Carlin Ours retells Jesse’s story of his having to kill an Iraqi man and a little girl who kept moving toward Jesse’s unit, as if on a mission of destruction. “The guy just kept coming and coming,” Carlin Ours says.
“Why didn’t they stop?” Jesse later asked his dad.
Then there was the street kid Jesse’s unit befriended. He had a tumor on his back, and he was among the children often begging for candy. Guys in Jesse’s unit would at times share their rations with the boy, and once they allowed him to ride with them.
A week later, Jesse heard that Al-Qaeda had tortured the boy, burned him and disemboweled him for having fraternized with the enemy.
“You can understand that kind of messes you up as a kid,” Carolin Ours says of the images Jesse carried with him. “That’s war. That’s the way it goes.”
On April 22, 2013, several years after Jesse had returned from his one tour of duty in Iraq, he committed suicide. He shot himself at age 23.
“You go numb,” says Carlin Ours, pastor of Organ Lutheran Church. “… You never get over it. You learn to live with it.”
He agrees with the description he once heard that it’s like a sniper bullet from 5,000 miles away.
After a long time of grieving, Carlin Ours began talking with Jesse’s younger brother, Cory. Cory had been with the same N.C. National Guard unit (based in Whiteville) as Jesse. But Cory never had to go to the Middle East.

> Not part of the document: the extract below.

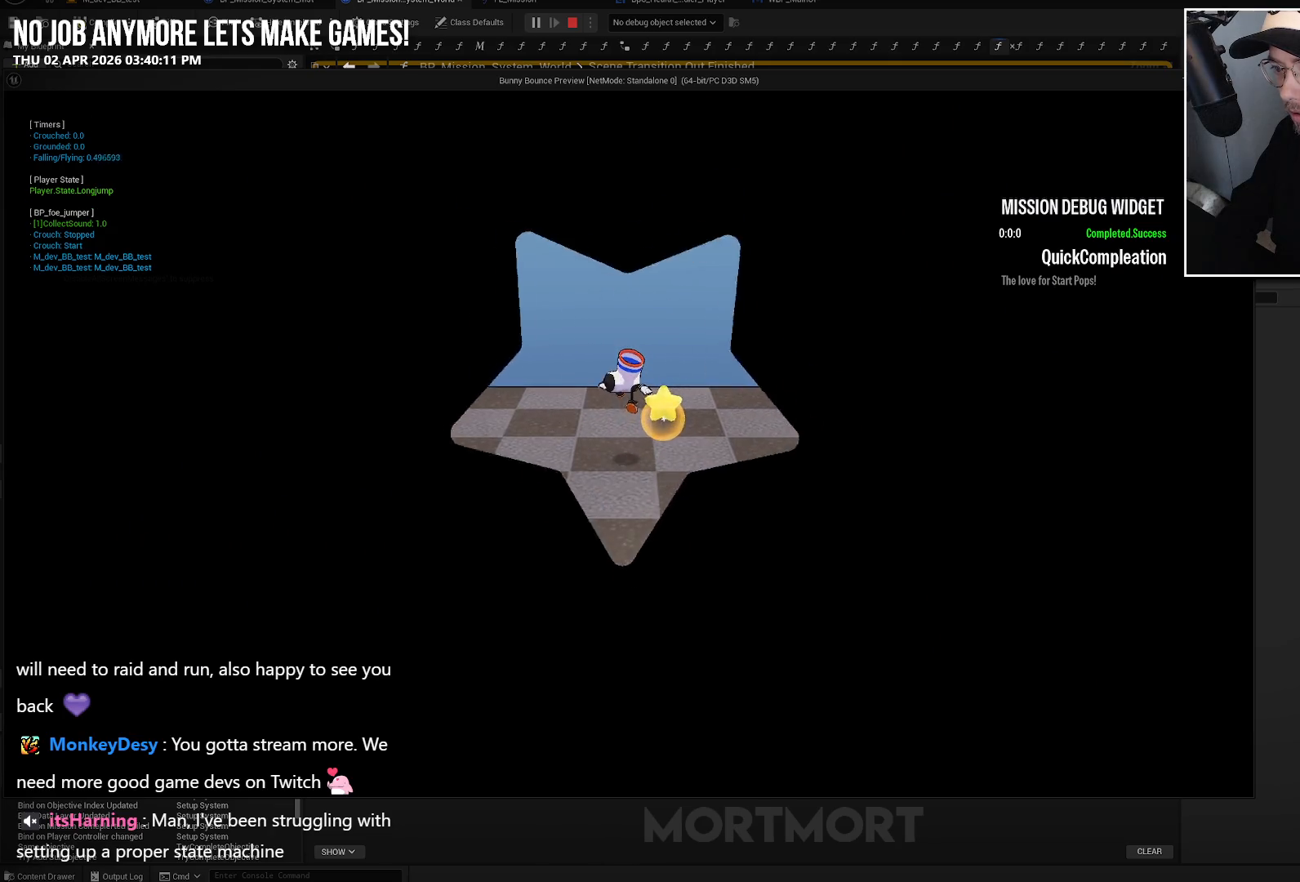
{"buttons": [], "left_stick": "down", "right_stick": "center", "events": [[133, "left_stick", "down"]]}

They knew Jesse had suffered from post-traumatic stress disorder and had never successfully found the care he needed. How could they honor Jesse’s memory, while helping others who are fighting PTSD?
“I can’t help my kid, but maybe I can help somebody else,” Carlin Ours says. “I don’t give up very easily.”
On May 7, Ours has planned a charity ride and day’s worth of events at Organ Lutheran Church. The main event, “Jesse’s Ride for PTSD,” will be a one-and-a-half-hour to two-hour ride through Rowan County.
Ours expects plenty of motorcycles from groups such as Rolling Thunder and the Patriot Guard, but he says any vehicle that’s road worthy can participate.
Proceeds from the the event go to Honor One, whose Products for Good honor soldiers and veterans. But Ours says it also has a mission to help at least one person a month in his or her fight with PTSD.
PTSD doesn’t just happen to combat personnel. It can be a police officer or a firefighter who is affected.
People who have survived accidents, natural disasters and domestic violence also can have the disorder, Ours says.
He hopes the May 7 gathering also will offer a “ruck run,” in which men will be carrying 50-pound packs and women, 30-pound packs. In addition, “The Shive Shuffle,” a run/walk of about 4.5 miles, will be conducted mostly on Shive Road.
There will be food and refreshments, cornhole and horseshoe tournaments, live music, martial arts and ballroom dancing demonstrations, a bounce house for kids, plus antique cars and trucks.
“Everything will start and stop here (at the church),” says Ours, who is still finalizing plans. “Jesse’s Ride for PTSD” has a Facebook page which will be posting more details in coming weeks.
Carlin Ours says he wants to make it an annual event, and he has received considerable help already from Faith Legion members, his congregation and Powles Funeral Home.
A West Virginia native, Ours is an Army veteran himself, who wasn’t ordained as a Lutheran minister until 2011, when he was 45. Organ Lutheran is his first call.
Jesse Ours participated in ROTC at South Rowan High, and it wasn’t long before he enlisted after graduating from South.
“He couldn’t stay here when all his friends were over there,” Carlin says.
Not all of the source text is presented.